One of the problems that are very real and very dangerous in the church today is the fact that we have simplified, truncated and have made the gospel powerless in our churches and in our homes. Honey we have shrunk the gospel.
What is the gospel? Terms matter and many people refer to the gospel, but I’m not sure that we are always talking about the same thing. The gospel is the good news. It’s the good news that we have been longing to hear since God created a perfect world that we messed up when we introduced sin to this perfect world. Because we have sinned and have broken God’s perfect world, He had to send His sinless son to live the life we could not live die a death we should have died. Jesus came back to life, ascended into heaven, and will come back to us to make right all the things that are wrong about our world. That is the good news in a nutshell. We don’t have to be good enough because Jesus is, was and continues to be our spotless sacrifice.

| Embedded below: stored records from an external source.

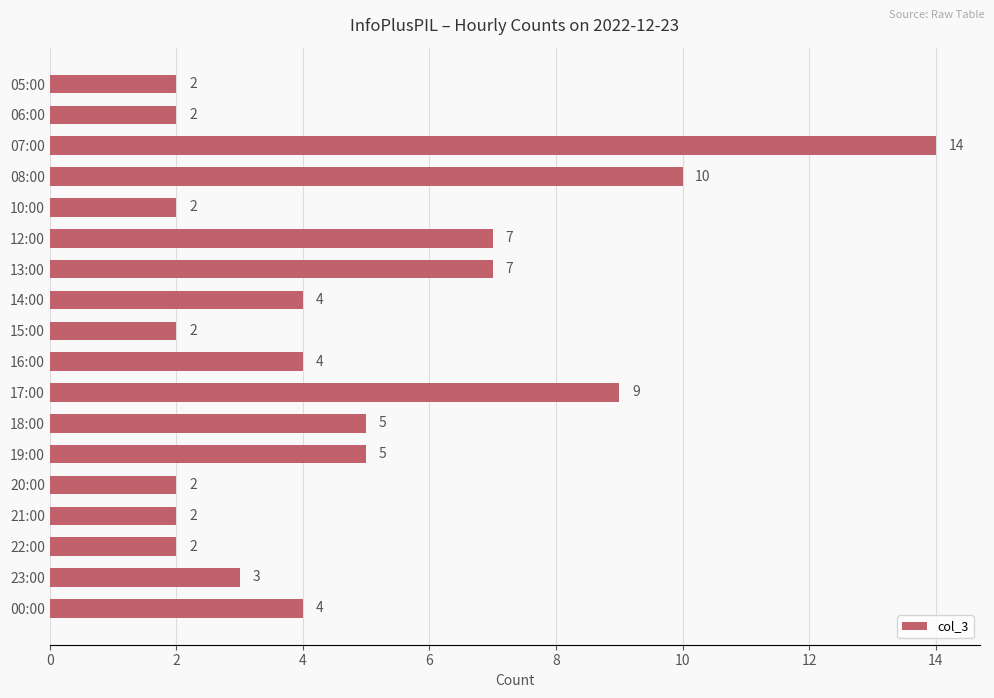

What is the sum of all values?

86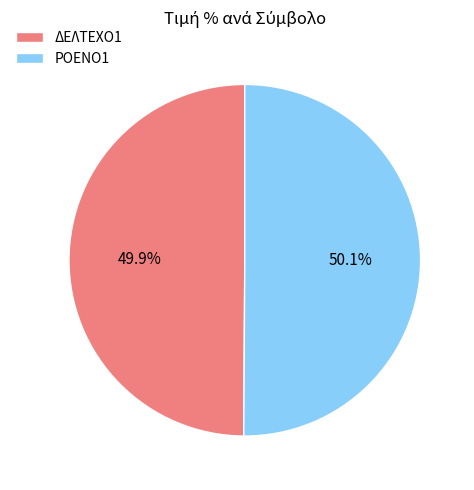

To the nearest percent, what portion does ΔΕΛΤΕΧΟ1 represent?

50%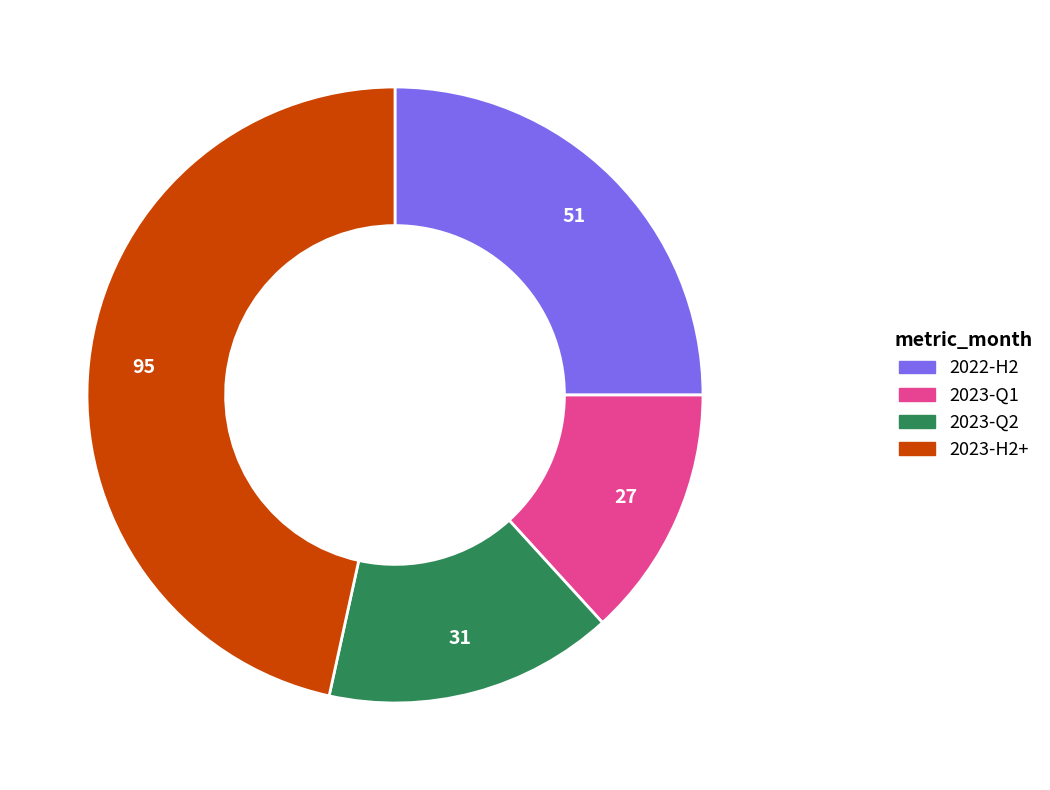

Is there any slice that represents more than half of the pie?

No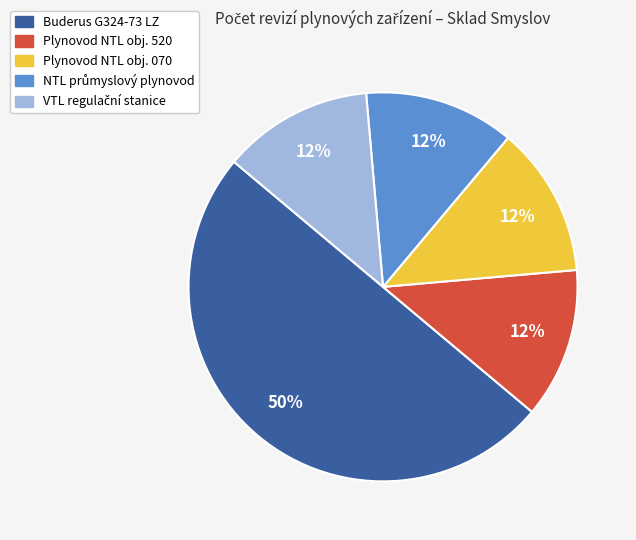

To the nearest percent, what is the average slice percentage?

20%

So how have we shrunk the gospel?
Most parents have a built-in instinct be protective of their kids. This is God-given and important. But like all good things, it can be excessively adhered to, in modern American life, I believe this is true. There are more products than ever protecting kids from putting things in electric sockets from bumping their heads on coffee tables, to the locking the cabinet doors the contain unsafe itemes. In our right desire for protection, we have become obsessed with physical wellbeing to the neglect of the inward life of our children. The reality is that most formative thing that impacts our kids is not the physical dangers from without but the formation within them of the things they love most.